Retype only the stretch of lines that starts with the line containing "right knee: (207, 218)" and ends with the last line of the records, both included, exactly.

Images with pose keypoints
================
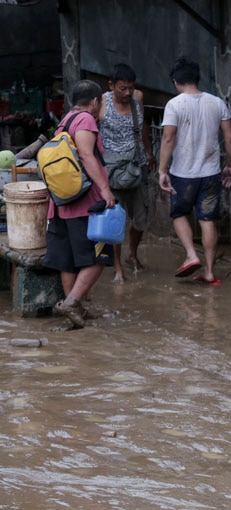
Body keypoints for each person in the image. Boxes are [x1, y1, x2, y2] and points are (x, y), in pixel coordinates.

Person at [42, 79, 117, 330]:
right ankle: (72, 302)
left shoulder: (64, 122)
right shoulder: (85, 120)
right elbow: (86, 154)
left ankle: (76, 312)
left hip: (61, 204)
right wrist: (105, 190)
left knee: (69, 260)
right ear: (95, 102)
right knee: (99, 256)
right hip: (85, 203)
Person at [158, 56, 231, 286]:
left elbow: (168, 137)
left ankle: (192, 254)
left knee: (179, 213)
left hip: (183, 174)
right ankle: (210, 272)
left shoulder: (175, 105)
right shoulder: (217, 103)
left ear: (175, 81)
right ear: (197, 79)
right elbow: (230, 137)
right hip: (211, 173)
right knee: (207, 218)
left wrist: (162, 170)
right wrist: (230, 166)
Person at [99, 63, 155, 281]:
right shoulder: (101, 102)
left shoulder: (137, 98)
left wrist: (149, 152)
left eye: (130, 88)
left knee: (141, 217)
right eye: (122, 88)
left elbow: (143, 128)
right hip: (112, 172)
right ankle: (117, 268)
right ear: (111, 85)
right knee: (115, 220)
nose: (127, 93)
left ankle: (132, 254)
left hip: (137, 166)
================
*FINAL ANSWER*:
right knee: (207, 218)
left wrist: (162, 170)
right wrist: (230, 166)
Person at [99, 63, 155, 281]:
right shoulder: (101, 102)
left shoulder: (137, 98)
left wrist: (149, 152)
left eye: (130, 88)
left knee: (141, 217)
right eye: (122, 88)
left elbow: (143, 128)
right hip: (112, 172)
right ankle: (117, 268)
right ear: (111, 85)
right knee: (115, 220)
nose: (127, 93)
left ankle: (132, 254)
left hip: (137, 166)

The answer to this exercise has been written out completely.